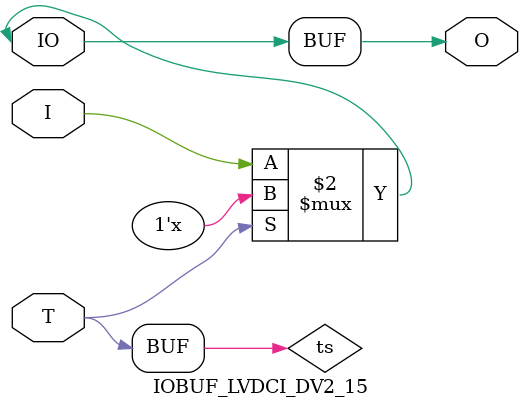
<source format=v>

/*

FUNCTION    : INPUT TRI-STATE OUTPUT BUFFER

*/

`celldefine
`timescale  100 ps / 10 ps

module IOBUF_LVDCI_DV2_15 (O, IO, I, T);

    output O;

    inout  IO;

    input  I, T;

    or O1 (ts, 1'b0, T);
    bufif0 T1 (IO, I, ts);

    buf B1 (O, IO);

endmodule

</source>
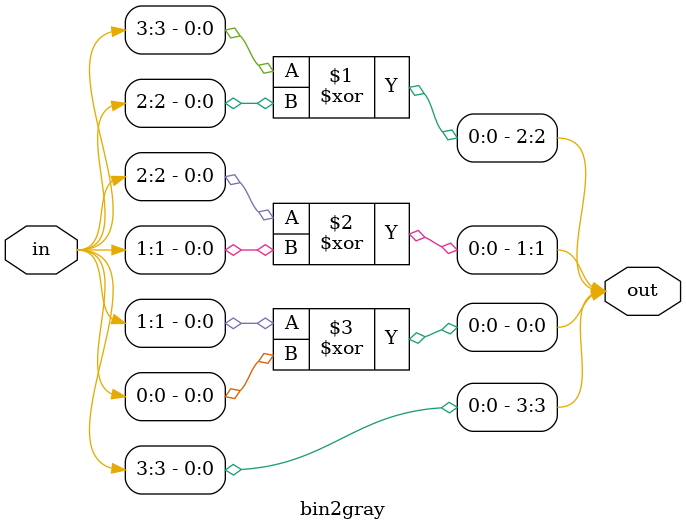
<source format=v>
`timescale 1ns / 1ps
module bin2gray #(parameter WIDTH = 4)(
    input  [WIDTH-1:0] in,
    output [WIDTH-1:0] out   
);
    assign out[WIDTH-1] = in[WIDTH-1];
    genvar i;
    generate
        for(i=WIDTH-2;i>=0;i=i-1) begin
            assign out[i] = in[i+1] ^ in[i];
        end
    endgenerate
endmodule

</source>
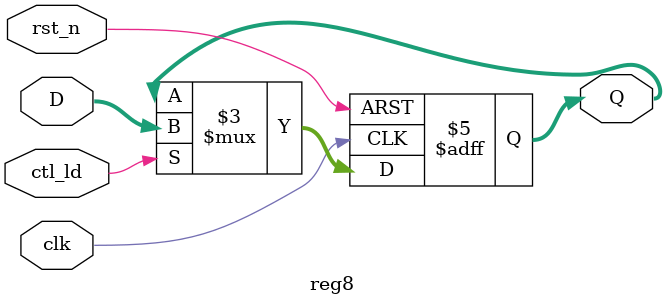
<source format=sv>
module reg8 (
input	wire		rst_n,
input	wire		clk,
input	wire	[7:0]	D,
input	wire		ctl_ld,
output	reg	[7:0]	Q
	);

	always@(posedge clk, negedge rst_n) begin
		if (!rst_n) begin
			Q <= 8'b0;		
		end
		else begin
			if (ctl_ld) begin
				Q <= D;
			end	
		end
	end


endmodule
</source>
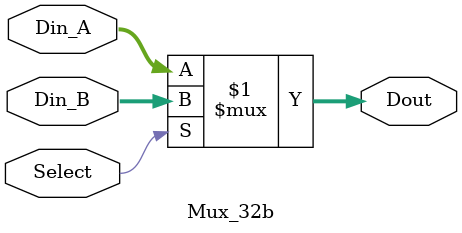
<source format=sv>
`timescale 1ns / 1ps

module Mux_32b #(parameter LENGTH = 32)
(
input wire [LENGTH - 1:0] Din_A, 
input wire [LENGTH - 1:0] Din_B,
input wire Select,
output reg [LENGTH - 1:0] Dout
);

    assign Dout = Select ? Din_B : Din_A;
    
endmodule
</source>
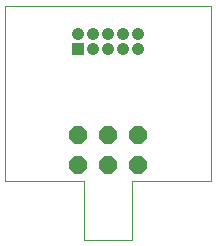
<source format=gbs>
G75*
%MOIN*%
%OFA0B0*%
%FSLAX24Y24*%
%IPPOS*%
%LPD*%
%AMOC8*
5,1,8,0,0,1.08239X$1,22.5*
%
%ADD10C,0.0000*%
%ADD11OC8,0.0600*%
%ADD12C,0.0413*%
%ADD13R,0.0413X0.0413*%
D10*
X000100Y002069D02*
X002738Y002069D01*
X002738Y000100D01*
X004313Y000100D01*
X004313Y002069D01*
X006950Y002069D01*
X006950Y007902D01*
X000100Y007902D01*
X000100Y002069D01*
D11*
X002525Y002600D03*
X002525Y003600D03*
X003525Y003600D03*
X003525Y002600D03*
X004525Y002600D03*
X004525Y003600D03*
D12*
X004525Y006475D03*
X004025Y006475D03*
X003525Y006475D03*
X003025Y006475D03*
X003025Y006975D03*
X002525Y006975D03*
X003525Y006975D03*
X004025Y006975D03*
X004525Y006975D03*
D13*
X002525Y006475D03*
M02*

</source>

____

▸ **Work to complete**
With the pictures removed, set down the entire listing exactly.

▸ **Answer to this exercise**
<source format=v>

/*

FUNCTION    : INPUT TRI-STATE OUTPUT BUFFER

*/

`celldefine
`timescale  100 ps / 10 ps

module IOBUF_LVDCI_DV2_15 (O, IO, I, T);

    output O;

    inout  IO;

    input  I, T;

    or O1 (ts, 1'b0, T);
    bufif0 T1 (IO, I, ts);

    buf B1 (O, IO);

endmodule

</source>
<source format=v>
`timescale 1ns / 1ps
module bin2gray #(parameter WIDTH = 4)(
    input  [WIDTH-1:0] in,
    output [WIDTH-1:0] out   
);
    assign out[WIDTH-1] = in[WIDTH-1];
    genvar i;
    generate
        for(i=WIDTH-2;i>=0;i=i-1) begin
            assign out[i] = in[i+1] ^ in[i];
        end
    endgenerate
endmodule

</source>
<source format=sv>
module reg8 (
input	wire		rst_n,
input	wire		clk,
input	wire	[7:0]	D,
input	wire		ctl_ld,
output	reg	[7:0]	Q
	);

	always@(posedge clk, negedge rst_n) begin
		if (!rst_n) begin
			Q <= 8'b0;		
		end
		else begin
			if (ctl_ld) begin
				Q <= D;
			end	
		end
	end


endmodule
</source>
<source format=sv>
`timescale 1ns / 1ps

module Mux_32b #(parameter LENGTH = 32)
(
input wire [LENGTH - 1:0] Din_A, 
input wire [LENGTH - 1:0] Din_B,
input wire Select,
output reg [LENGTH - 1:0] Dout
);

    assign Dout = Select ? Din_B : Din_A;
    
endmodule
</source>
<source format=gbs>
G75*
%MOIN*%
%OFA0B0*%
%FSLAX24Y24*%
%IPPOS*%
%LPD*%
%AMOC8*
5,1,8,0,0,1.08239X$1,22.5*
%
%ADD10C,0.0000*%
%ADD11OC8,0.0600*%
%ADD12C,0.0413*%
%ADD13R,0.0413X0.0413*%
D10*
X000100Y002069D02*
X002738Y002069D01*
X002738Y000100D01*
X004313Y000100D01*
X004313Y002069D01*
X006950Y002069D01*
X006950Y007902D01*
X000100Y007902D01*
X000100Y002069D01*
D11*
X002525Y002600D03*
X002525Y003600D03*
X003525Y003600D03*
X003525Y002600D03*
X004525Y002600D03*
X004525Y003600D03*
D12*
X004525Y006475D03*
X004025Y006475D03*
X003525Y006475D03*
X003025Y006475D03*
X003025Y006975D03*
X002525Y006975D03*
X003525Y006975D03*
X004025Y006975D03*
X004525Y006975D03*
D13*
X002525Y006475D03*
M02*

</source>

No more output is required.